A Anglet, le carburant du cargo espagnol échoué récupéré en totalité

Profitant des faibles coefficients de marées dans la matinée, les experts de la société néerlandaise Smit Salvage, spécialisée dans la gestion de navires en difficulté, épaulés par des techniciens du Centre d’expertises pratiques de lutte antipollution (Ceppol) de la Marine nationale, avaient démarré les opérations dès 10H40.

A 17H10, plus de six heures après, le pompage touchait à sa fin, alors que le vent avait recommencé à souffler sur le littoral du Pays basque, provoquant une forte houle. « L’opération de pompage s’est terminée avec succès, 72H00 après le naufrage » a déclaré à la presse le sous-préfet de Bayonne, Patrick Dallennes. « Tout risque de pollution est écarté », a-t-il ajouté.

Selon le sous-préfet, « entre 85 et 90 m3 de carburant » mélangés avec un peu d’eau de mer, ont été pompés puis transférés vers des camions-citernes, ainsi que tous les produits détergents qui se trouvaient dans les cuves de la coque avant, échouée sur la plage de La Barre depuis le naufrage.

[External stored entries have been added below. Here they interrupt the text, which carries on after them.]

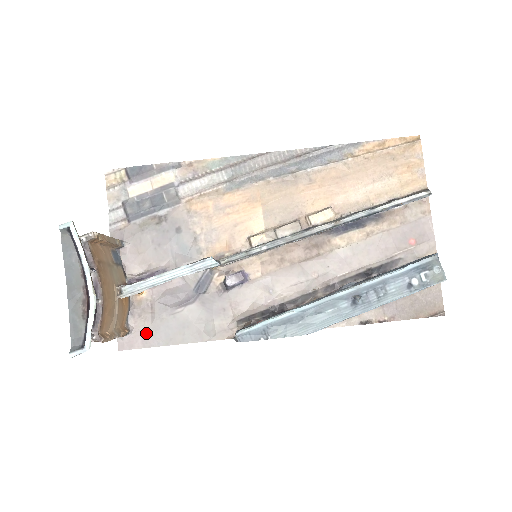
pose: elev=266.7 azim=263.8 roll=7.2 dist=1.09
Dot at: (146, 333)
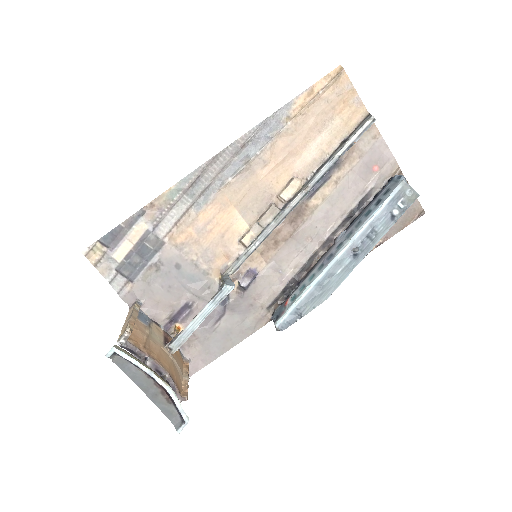
Dot at: (202, 355)
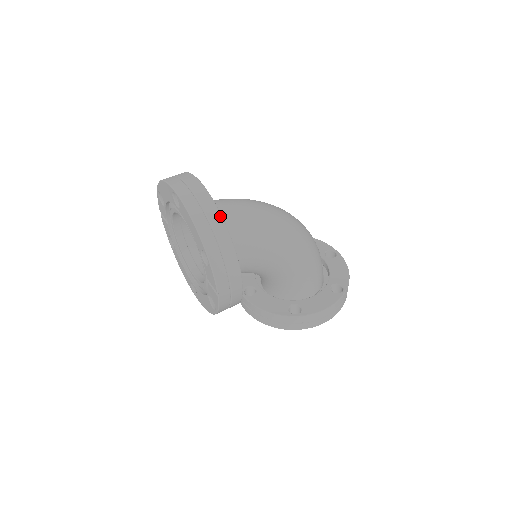
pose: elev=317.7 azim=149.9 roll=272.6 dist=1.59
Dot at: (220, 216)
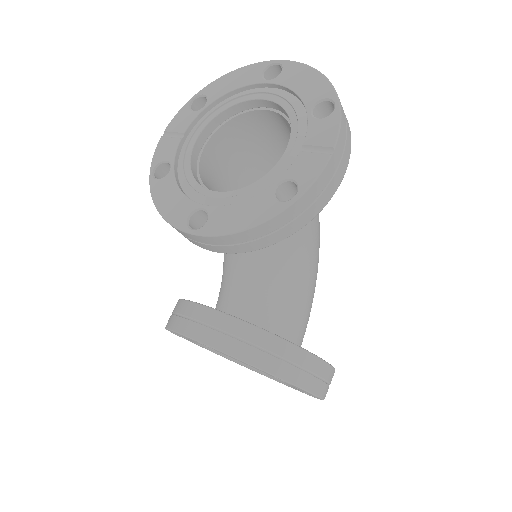
Dot at: occluded
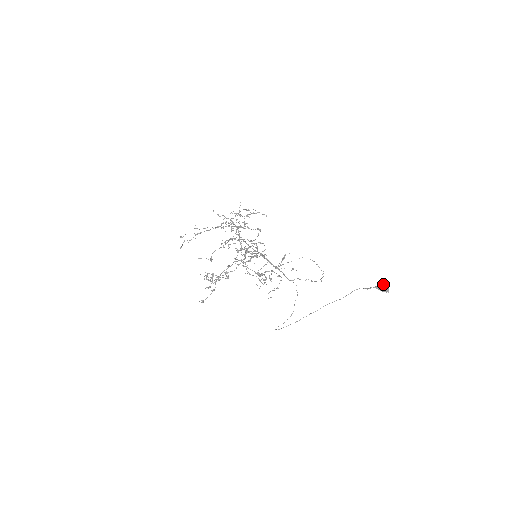
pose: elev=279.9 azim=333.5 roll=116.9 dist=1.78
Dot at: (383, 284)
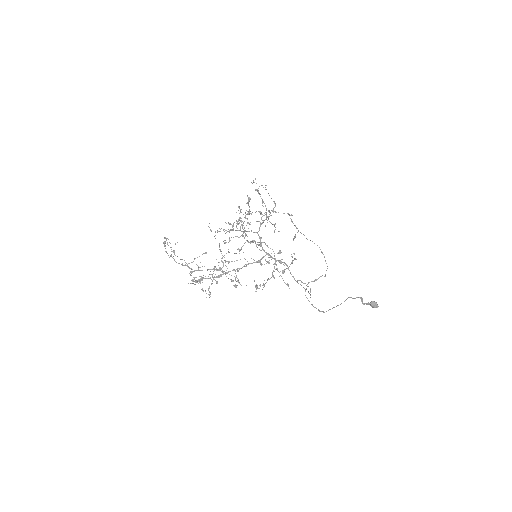
Dot at: occluded
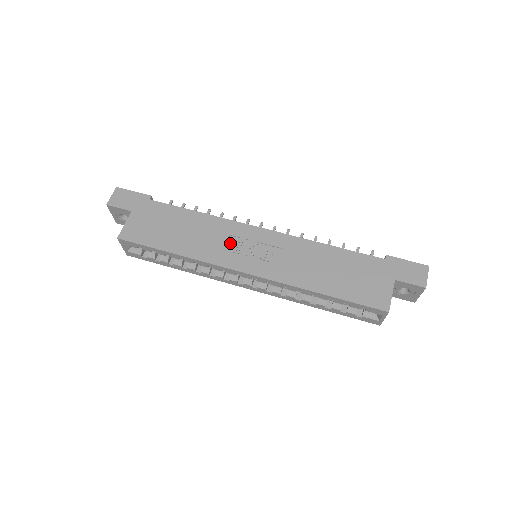
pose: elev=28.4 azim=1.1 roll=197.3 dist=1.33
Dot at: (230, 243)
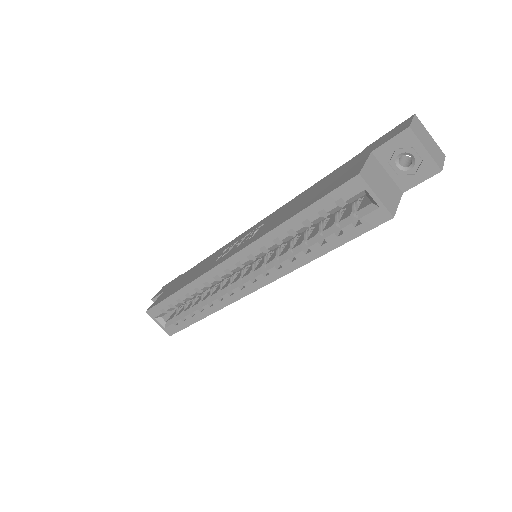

Initialement prévue en début d’après-midi, l’opération avait finalement été avancée dans la matinée en raison des bonnes conditions de la mer, malgré la marée haute. « Il n’y avait pas beaucoup de houle et le bateau était stable », avait précisé le sous-préfet lors d’un précédent point de presse.

Une première tentative vendredi avait été reportée en raison des difficultés d’accès sécurisé au réservoir de la coque avant. C’est dans cette partie du navire, qui s’était scindé en trois parties après son naufrage spectaculaire à l’entrée du port de Bayonne, que se trouvaient l’essentiel du carburant du navire.

Vingt tonnes, situées dans une cuve dans la partie arrière du cargo, se sont dispersées en mer depuis l’échouage en raison de la houle, selon les autorités.

Samedi, les quatorze membres de l’équipe d’experts, qui ont opéré depuis l’intérieur de la coque, ont réussi à percer un accès au réservoir, permettant l’installation d’une « vanne » et l’évacuation du gazole vers les camions positionnés au pied de la carcasse. Aucune fuite dans le réservoir n’avait été détectée.

Démantèlement

« Il était temps qu’on s’arrête, la mer est déchaînée », a commenté le directeur du Ceppol de la Marine nationale, Jean-Bernard Cerutti. Pour lui, « le plus difficile » a été l’installation du dispositif pour aspirer le carburant, « avec 35 degrés de gîte et une forte odeur de gazole ».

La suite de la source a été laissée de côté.